Em terceiro lugar, o autor cita o “ultra-liberalismo de direita ou dos fundamentalistas do mercado” (onde o único autor citado é F. A. Hayek). Aqui inclui a defesa da desregulação do mercado de trabalho e a mercantilização de bens públicos (como seria o caso da prestação de serviços de saúde).
Perante esta breve resenha, talvez possa parecer surpreendente que a revista liberal The Economist tenha elogiado a obra. Mas o elogio começa por dirigir-se ao facto de que alguém com responsabilidades governativas na última década — primeiro como assessor de Theresa May no Ministério do Interior, depois em Downing Street — tenha contribuído para elevar o debate político-partidário com um livro de indubitável seriedade intelectual.
Subscrevo inteiramente este elogio de The Economist à seriedade intelectual de Nick Timothy. Tive aliás ocasião de elogiar aqui no Observador o civismo da sua participação num debate em Oxford sobre o Brexit, após o referendo de 2016.
Mas receio ter de exprimir sérias reservas ao argumento central de Nick Timothy, ou, pelo menos, à terminologia que utiliza. Parece-me algo deslocado escolher o termo “ultra-liberalismo” para designar o adversário principal de um “conservadorismo renovado” — sobretudo nos tempos que correm, mas também em geral.

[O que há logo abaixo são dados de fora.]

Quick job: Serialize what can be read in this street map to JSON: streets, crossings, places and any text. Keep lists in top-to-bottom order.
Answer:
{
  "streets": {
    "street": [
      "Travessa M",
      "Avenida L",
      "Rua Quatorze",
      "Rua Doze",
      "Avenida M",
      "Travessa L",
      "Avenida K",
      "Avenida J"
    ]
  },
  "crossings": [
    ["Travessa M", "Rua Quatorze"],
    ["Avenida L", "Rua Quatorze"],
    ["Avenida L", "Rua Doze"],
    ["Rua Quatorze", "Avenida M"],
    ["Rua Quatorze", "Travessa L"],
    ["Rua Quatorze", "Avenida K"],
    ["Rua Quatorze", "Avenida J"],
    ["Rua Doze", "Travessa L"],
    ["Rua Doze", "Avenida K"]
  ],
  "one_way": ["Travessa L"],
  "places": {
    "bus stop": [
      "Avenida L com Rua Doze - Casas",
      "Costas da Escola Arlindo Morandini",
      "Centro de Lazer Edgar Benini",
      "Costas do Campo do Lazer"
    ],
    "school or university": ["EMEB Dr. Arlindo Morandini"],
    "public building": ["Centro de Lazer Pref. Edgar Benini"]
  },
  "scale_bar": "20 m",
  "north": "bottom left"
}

Em primeiro lugar, parece-me largamente contra-intuitivo. O que tem crescido no panorama intelectual e político britânico (bem como no norte-americano) são novas formas de colectivismo estatista, bem patentes na hostilidade contra as economias de mercado ocidentais — expressa por Jeremy Corbyn, por Bernie Sanders e pelas patrulhas ideológicas dos estudantes “woke”. Esse coletivismo estatista foi aliás retumbantemente derrotado nas urnas no Reino Unido e parece ir no mesmo caminho nos EUA.
Em segundo lugar, e mais fundamentalmente, não é seguro que Nick Timothy tenha captado com exactidão a natureza e a história distintivas do conservadorismo britânico. Diz ele que “desde a Revolução Francesa, o papel do conservadorismo tem sido o de actuar como correctivo contra os extremos do liberalismo.” A ser assim, teríamos de caracterizar Robespierre e Napoleão, por exemplo, como expressões de “extremos do liberalismo”. Talvez a expressão mais adequada fosse aqui de novo “colectivismo estatista” (à semelhança, curiosamente, dos acima citados Jeremy Corbyn, Bernie Sanders e dos estudantes “woke”).

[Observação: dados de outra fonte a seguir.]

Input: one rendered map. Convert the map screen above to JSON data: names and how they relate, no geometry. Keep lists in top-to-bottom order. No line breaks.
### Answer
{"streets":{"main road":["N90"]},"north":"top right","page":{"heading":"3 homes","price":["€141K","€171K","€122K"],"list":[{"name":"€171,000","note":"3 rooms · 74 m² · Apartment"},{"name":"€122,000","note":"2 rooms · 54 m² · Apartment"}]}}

Em contrapartida, devo exprimir a minha simpatia para com a defesa por Nick Timothy do estado-nação e dos Parlamentos nacionais, bem como daquilo que designa por “capitalismo cívico” (isto é, com interiorizado sentido pessoal de dever, que Karl Popper me ensinou a designar por “gentlemanship”). Ambos estão de facto associados à tradição do conservadorismo britânico moderno, desde pelo menos Edmund Burke (que aliás foi toda a vida um deputado liberal).
Mas isso em parte deve-se a que essa tradição conservadora britânica nunca colocou como principal adversário o liberalismo — ao contrário, aliás, de boa parte da tradição conservadora continental que fez do liberalismo o seu principal adversário (e por isso gerou autoritarismos estatistas de sinal contrários). Sobre isto escreveu Alexis de Tocqueville — um católico francês, aristocrata e liberal — páginas inesquecíveis. Que talvez possamos revisitar numa próxima proposta de “Leituras para Casa”.
Até lá, “Stay Safe; Keep Calm and Carry On”.